Research and advances in therapies have resulted in improved health and a longer life for people with PIDs. There are currently six main types of treatment options:
- Immunoglobulin Replacement Therapy (IRT) - subcutaneous (SCIg) or intravenous (IVIg)
- Immunomodulation – including biologics
- Hereditary Angioedema (HAE) Treatments
- Haematopoietic Stem Cell Transplantation (HSCT)
- Gene Therapy
EARLY DIAGNOSIS AND SPECIALIST TREATMENT OF PID ENABLES PROFOUND BENEFITS
Because of their rarity, delays in diagnosis of PIDs are common, which is associated with further complications and reduced survival rates.

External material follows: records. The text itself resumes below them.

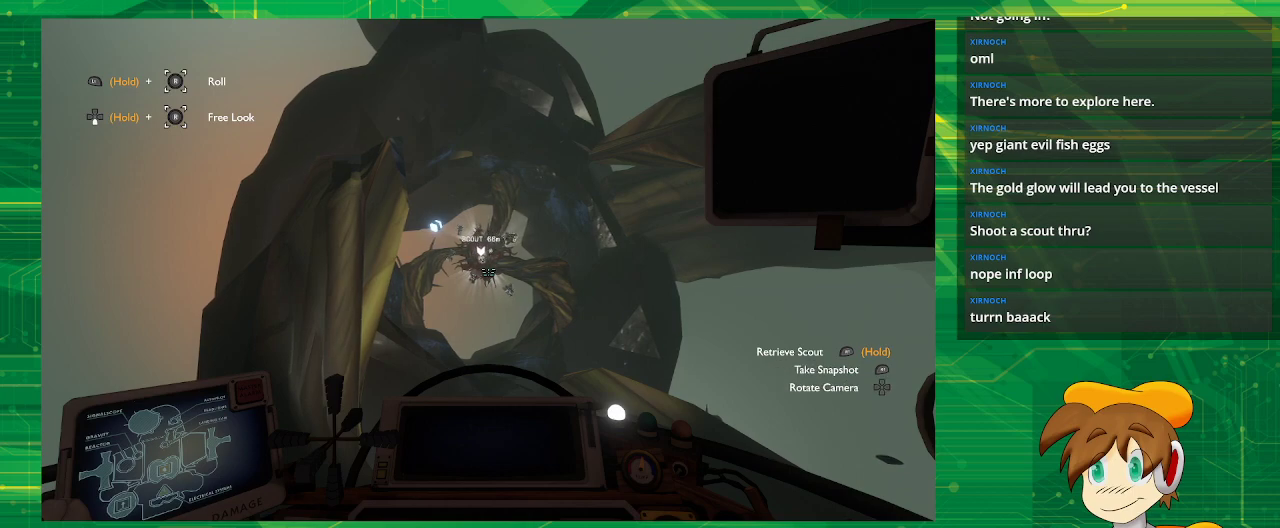
{"buttons": [], "left_stick": "center", "right_stick": "center", "events": []}
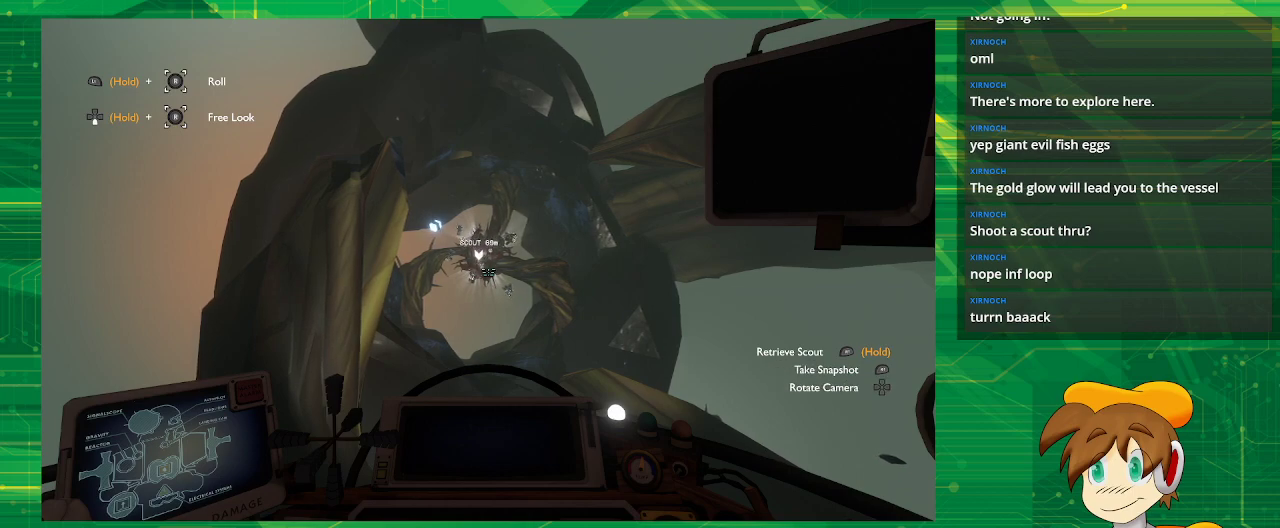
{"buttons": [], "left_stick": "center", "right_stick": "center", "events": []}
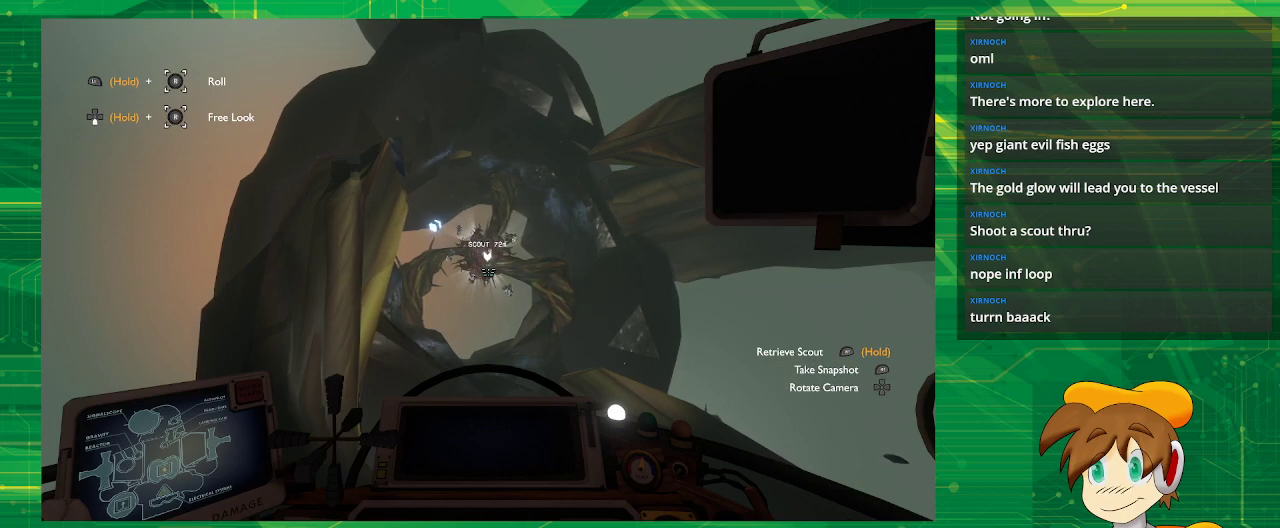
{"buttons": [], "left_stick": "center", "right_stick": "center", "events": []}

For infants and very young children with severe PIDs, diagnostic delay leads to severe complications due to infections and early death. Early diagnosis is vital to allow curative treatment such as urgent haematopoietic stem cell transplantation (HSCT), also known as bone marrow transplant (BMT).
For older children and adults where curative treatment is not possible, delay in diagnosis is associated with reduced life expectancy.
With targeted resources, patients with PID can be spared unnecessary interventions and instead utilise available medical treatments to maximise their opportunities to lead productive and healthy lives.